350. It’s hard to imagine believing either that philosophy began somewhere in England circa 1970 or that it began with Hegel. Or for that matter, that the sole origin of philosophy is Thales or Socrates.

 

351. I like to put little jokes, allusions, and plays on words in my academic prose. I realize this is not to everyone’s taste, because academic writing is supposed to be Very Serious.
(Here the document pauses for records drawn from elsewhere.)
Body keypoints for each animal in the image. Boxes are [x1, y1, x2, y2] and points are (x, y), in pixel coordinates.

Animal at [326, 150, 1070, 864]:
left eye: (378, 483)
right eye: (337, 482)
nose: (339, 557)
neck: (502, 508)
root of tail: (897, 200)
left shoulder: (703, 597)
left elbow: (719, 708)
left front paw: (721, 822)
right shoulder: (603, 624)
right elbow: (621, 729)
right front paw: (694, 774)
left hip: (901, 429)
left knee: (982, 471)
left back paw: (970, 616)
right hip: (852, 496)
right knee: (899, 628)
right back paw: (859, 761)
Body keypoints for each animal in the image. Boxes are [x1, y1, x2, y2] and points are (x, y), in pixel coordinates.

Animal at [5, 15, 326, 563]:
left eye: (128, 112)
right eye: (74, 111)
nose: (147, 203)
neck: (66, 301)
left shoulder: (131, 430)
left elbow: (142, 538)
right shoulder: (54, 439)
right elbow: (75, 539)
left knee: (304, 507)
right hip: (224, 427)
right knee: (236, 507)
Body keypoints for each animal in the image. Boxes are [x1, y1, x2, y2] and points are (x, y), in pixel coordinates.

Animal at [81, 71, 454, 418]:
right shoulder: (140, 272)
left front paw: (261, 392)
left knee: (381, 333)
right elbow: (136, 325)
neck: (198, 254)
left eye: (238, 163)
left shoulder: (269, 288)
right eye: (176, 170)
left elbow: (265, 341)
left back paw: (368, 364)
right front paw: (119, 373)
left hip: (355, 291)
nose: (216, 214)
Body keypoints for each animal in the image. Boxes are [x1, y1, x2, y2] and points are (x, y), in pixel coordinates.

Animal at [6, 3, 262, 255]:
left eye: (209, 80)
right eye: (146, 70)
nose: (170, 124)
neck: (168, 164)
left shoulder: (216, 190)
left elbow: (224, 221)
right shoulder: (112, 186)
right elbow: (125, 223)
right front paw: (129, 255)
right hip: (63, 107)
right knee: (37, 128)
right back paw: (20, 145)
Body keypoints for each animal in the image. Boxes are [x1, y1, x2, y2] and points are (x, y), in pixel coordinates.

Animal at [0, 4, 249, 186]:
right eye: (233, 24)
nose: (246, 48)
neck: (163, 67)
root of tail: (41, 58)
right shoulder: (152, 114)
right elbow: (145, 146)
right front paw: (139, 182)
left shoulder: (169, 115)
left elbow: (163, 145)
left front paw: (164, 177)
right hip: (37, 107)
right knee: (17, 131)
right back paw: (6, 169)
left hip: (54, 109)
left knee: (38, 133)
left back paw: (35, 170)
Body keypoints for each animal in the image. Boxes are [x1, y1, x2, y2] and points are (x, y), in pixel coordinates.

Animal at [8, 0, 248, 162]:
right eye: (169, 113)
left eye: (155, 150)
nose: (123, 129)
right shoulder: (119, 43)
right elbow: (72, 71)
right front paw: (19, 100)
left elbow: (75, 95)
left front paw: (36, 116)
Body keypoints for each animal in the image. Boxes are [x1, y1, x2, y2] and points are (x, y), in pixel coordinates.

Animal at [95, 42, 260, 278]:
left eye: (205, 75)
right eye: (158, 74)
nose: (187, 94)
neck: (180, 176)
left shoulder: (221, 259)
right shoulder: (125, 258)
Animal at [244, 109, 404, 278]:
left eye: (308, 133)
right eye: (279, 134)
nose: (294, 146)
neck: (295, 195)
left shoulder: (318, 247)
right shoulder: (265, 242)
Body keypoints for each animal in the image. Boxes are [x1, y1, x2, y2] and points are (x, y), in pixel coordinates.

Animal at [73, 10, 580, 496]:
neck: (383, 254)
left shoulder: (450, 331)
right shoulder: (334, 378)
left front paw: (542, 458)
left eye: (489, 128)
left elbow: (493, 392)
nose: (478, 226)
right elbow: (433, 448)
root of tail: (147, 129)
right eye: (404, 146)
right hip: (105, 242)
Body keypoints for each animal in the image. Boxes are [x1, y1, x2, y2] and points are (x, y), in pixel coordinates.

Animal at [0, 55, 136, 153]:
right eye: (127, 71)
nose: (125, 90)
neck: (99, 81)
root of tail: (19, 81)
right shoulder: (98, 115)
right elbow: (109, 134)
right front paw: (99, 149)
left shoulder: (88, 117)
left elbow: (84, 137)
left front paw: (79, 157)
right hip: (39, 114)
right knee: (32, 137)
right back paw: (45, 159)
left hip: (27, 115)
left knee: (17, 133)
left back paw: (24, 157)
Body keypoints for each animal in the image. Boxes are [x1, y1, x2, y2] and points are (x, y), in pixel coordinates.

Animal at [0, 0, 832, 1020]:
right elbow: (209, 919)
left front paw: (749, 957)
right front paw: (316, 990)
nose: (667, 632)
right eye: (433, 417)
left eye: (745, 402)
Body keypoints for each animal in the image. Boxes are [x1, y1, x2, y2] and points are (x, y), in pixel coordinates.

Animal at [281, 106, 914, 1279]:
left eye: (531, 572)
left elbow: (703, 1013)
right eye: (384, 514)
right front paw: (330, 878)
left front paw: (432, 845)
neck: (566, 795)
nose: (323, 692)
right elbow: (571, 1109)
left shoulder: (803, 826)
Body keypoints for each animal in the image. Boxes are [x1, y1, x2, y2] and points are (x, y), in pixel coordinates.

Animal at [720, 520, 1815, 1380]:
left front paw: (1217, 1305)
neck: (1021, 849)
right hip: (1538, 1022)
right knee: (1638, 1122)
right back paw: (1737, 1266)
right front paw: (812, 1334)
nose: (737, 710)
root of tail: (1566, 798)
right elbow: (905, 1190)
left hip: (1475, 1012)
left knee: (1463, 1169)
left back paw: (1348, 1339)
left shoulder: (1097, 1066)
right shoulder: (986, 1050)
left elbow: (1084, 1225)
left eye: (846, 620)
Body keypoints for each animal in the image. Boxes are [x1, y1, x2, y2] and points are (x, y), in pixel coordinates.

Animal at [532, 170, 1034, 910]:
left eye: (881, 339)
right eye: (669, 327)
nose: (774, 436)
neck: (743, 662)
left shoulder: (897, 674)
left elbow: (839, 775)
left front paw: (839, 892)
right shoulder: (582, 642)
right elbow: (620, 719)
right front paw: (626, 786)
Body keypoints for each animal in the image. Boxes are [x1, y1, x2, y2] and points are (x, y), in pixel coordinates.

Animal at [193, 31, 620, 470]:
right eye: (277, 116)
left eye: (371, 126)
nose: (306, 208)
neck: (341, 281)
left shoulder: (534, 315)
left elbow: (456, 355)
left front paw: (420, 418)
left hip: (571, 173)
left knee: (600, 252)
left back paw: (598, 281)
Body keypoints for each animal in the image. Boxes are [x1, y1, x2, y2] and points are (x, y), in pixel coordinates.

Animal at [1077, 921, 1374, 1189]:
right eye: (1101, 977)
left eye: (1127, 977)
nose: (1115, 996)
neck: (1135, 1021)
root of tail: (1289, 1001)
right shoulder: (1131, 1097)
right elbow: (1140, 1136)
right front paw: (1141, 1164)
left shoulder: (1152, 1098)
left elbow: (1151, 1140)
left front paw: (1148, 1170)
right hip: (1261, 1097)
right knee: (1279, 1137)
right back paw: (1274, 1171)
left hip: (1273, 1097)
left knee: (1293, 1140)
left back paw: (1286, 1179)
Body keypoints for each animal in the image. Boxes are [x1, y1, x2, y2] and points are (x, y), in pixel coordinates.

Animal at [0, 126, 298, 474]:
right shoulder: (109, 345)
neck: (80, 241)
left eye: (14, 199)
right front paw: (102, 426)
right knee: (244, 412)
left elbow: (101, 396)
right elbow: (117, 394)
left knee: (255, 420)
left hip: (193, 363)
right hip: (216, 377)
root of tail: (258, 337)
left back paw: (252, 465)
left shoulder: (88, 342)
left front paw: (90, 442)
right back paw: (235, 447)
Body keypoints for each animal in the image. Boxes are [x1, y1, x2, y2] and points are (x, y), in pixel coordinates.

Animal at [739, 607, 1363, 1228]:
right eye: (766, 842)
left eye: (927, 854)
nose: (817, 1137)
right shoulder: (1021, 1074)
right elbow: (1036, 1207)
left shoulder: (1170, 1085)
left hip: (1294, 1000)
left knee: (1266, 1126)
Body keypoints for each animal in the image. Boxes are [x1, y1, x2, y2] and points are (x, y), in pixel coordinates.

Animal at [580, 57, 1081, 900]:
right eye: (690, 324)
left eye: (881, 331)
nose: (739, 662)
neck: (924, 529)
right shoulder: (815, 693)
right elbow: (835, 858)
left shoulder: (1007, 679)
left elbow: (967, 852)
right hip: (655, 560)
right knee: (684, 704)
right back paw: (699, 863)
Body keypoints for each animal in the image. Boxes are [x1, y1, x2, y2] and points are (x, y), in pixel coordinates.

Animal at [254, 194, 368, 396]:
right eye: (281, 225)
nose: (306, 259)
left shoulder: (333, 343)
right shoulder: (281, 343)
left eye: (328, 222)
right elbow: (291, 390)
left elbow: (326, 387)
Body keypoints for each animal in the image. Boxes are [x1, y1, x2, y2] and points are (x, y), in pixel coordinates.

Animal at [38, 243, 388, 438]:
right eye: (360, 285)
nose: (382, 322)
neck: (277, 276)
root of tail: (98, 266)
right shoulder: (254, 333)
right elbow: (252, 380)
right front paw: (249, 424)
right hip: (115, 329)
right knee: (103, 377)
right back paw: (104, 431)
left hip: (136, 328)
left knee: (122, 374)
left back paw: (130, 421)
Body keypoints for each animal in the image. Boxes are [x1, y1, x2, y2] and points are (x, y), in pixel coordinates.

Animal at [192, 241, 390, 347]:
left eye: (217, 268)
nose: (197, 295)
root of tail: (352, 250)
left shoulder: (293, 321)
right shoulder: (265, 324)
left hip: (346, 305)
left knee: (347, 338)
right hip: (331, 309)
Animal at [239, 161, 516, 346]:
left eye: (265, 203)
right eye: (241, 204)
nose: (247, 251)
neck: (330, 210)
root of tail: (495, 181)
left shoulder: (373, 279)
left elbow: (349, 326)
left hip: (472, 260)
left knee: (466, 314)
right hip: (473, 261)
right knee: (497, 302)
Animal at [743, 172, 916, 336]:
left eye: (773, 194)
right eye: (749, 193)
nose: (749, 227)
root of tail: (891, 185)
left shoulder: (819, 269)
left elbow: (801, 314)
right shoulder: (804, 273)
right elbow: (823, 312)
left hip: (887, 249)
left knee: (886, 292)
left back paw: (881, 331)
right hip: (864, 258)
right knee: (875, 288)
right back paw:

I also realize that in many cases nobody else will get the joke, but sometimes you’ve got to amuse yourself like no one is reading.

 

352. Who could have predicted that a country with a sketchy social safety net, no guaranteed paid sick time or medical coverage, and a long tradition of extreme individualism that includes defiance for the sake of defiance would have trouble dealing with a pandemic?





 

353. People will probably get mad at me online for saying this, but: getting mad at people on the internet is not always the best course of action.

 

354. The primary mode of social interaction these days seems to be one of haughty defiance to some perceived Other.

 

355. How often do we make nonsensical rules to appease nonsensical rulers?




356. It turns out students like it when you treat them like human beings.

 

357. Saying snarky things about mainstream politicians on the internet is not in itself a political platform.

 

358. I’m not sure if “people drive way too fast in parking lots” is my most curmudgeonly opinion, but it’s got to be in the top ten.




 

359. As the pandemic goes on, the more it occurs to me that I spent a lot of time before the pandemic arranging my activities to avoid crowds by seeing movies in the early afternoon on weekdays (just me and retired people!) or eating out or going to bars in the mid-afternoon (nice and quiet). I still miss doing those things, but for some reason this observation amuses me.